*Exercise instructions*:
Retype the listing below, starting at its first line and ending with the line that contains "рейсов, специальной помощи или всем, что". Reproduce each line character for character, with the same line breaks.
▼
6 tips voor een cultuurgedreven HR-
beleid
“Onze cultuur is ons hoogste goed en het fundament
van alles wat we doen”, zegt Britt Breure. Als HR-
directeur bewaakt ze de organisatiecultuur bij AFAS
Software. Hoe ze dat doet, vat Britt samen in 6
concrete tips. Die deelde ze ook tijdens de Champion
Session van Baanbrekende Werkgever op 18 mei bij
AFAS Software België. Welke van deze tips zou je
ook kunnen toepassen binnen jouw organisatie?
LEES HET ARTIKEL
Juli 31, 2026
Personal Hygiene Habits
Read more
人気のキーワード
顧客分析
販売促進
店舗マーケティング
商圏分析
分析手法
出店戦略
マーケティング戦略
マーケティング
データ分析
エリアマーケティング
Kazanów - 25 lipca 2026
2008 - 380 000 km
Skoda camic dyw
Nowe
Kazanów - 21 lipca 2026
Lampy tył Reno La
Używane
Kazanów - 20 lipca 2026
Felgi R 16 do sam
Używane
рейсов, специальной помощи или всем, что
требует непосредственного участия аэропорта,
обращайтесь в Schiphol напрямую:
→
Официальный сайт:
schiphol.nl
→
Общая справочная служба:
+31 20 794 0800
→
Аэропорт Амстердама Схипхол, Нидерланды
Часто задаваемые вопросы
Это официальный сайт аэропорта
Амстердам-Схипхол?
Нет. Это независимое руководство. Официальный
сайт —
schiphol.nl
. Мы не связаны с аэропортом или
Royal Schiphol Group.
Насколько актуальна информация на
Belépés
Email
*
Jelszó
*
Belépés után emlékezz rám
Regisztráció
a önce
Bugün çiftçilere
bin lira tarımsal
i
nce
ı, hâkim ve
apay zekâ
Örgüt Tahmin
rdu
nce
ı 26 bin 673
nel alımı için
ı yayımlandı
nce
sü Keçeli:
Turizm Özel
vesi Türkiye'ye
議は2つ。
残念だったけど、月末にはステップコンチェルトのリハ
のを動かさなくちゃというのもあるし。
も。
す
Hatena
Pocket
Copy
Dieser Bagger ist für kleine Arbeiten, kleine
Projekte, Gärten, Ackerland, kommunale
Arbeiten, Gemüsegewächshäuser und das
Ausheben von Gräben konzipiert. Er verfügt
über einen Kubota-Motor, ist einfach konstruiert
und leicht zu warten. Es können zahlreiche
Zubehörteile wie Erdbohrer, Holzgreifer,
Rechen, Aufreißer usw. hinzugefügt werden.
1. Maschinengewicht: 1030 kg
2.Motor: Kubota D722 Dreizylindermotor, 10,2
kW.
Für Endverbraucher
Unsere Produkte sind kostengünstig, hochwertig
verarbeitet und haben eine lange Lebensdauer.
▲
*Solution to the exercise*:
6 tips voor een cultuurgedreven HR-
beleid
“Onze cultuur is ons hoogste goed en het fundament
van alles wat we doen”, zegt Britt Breure. Als HR-
directeur bewaakt ze de organisatiecultuur bij AFAS
Software. Hoe ze dat doet, vat Britt samen in 6
concrete tips. Die deelde ze ook tijdens de Champion
Session van Baanbrekende Werkgever op 18 mei bij
AFAS Software België. Welke van deze tips zou je
ook kunnen toepassen binnen jouw organisatie?
LEES HET ARTIKEL
Juli 31, 2026
Personal Hygiene Habits
Read more
人気のキーワード
顧客分析
販売促進
店舗マーケティング
商圏分析
分析手法
出店戦略
マーケティング戦略
マーケティング
データ分析
エリアマーケティング
Kazanów - 25 lipca 2026
2008 - 380 000 km
Skoda camic dyw
Nowe
Kazanów - 21 lipca 2026
Lampy tył Reno La
Używane
Kazanów - 20 lipca 2026
Felgi R 16 do sam
Używane
рейсов, специальной помощи или всем, что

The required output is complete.